Les cliniciens de la précarité prennent soin collectivement de la relation d’aide en ayant le souci de ne pas organiser à la place de la personne sa circulation dans le réseau co-construit d’adresses. En cherchant à se tenir à la fois « en proximité » et à la « juste distance », la clinique qu’ils articulent opère un réajustement postural permanent qui nécessite de la mobilité et de la transitionnalité. En ce sens, cette clinique exige à la fois du transport (entre les institutions) et de la traduction (de langages et de savoirs entre les professionnels impliqués). Et c’est bien de ce double déplacement qu’elle tire la possibilité de sortir du versant de la paradoxalité pour fonder un accompagnement global et situé qui accroche la personne.
‘Mme ROUX, Médecin psychiatre en CMP. « C’est comme une maison, si les fondements ne sont pas bons ça ne tient pas debout. On est là pour apporter des échafaudages, pour étayer. »Pour résumer. Nous pouvons dire que l’intervention clinique du CSMP présente trois caractéristiques :
(1) c’est une clinique de suivi - à travers les activités d’accompagnement, il s’agit d’être en proximité de la personne ;
(2) c’est une clinique du parcours - à travers les activités d’étayage et de réticulation, il s’agit de construire une écoute collective, plurielle et institutionnelle du parcours de l’individu ;
(3) c’est une clinique sur site - à travers les activités de sensibilisation, il s’agit de territorialiser cette clinique dans des « cellules précarité » distribuées à l’échelle d’un département que ce soit dans le sanitaire (structures psychiatriques et médicopsychologiques) ou dans le social (CHRS, circonscription d’action sociale).

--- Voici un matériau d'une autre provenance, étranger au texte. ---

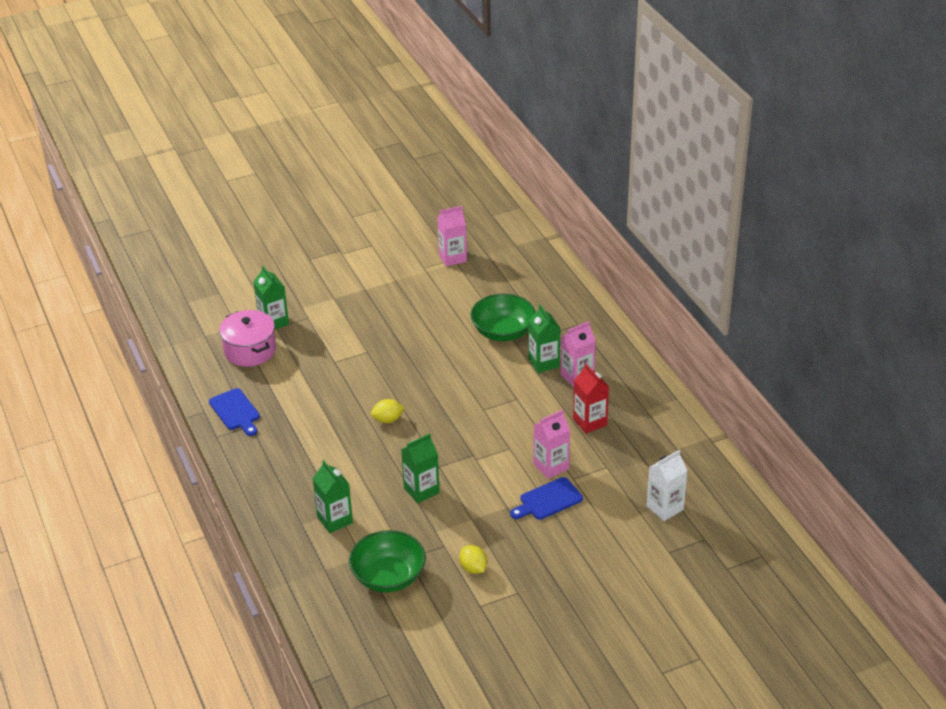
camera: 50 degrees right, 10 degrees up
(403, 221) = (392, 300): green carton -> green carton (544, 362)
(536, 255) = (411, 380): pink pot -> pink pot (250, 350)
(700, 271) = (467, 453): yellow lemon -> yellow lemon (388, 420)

Ces caractéristiques de l’intervention clinique constituent le cœur des transformations marquant, d’une part, le passage de la psychiatrie vers la santé mentale, et, d’autre part, le passage d’une pratique de cure (on fait venir le patient/bénéficiaire à soi ; on mobilise des protocoles de soin dans le parcours du patient/bénéficiaire; on est un agent discipliné de l’institution) à une pratique de care (on se rapproche et on suit la personne ; on expérimente des réseaux d’instabilité afin d’être à la bonne distance dans le suivi du parcours des personnes ; on prend soin de la relation d’aide ; on critique et on lutte contre les pouvoirs dominants).
♣
ASTIER I., (2007), op. cit.,p. 154.
GIULIANI F., (2005), L’ordre pactisé des dispositifs d’accompagnement. Ethnographie de la relation d’aide sur quelques scènes actuelles du travail social, thèse pour le doctorat de sociologie, Université Lumière-Lyon 2, p. 352.
LATOUR B., (2006), Changer de société, refaire de la sociologie, Paris, Editions La Découverte, p. 190.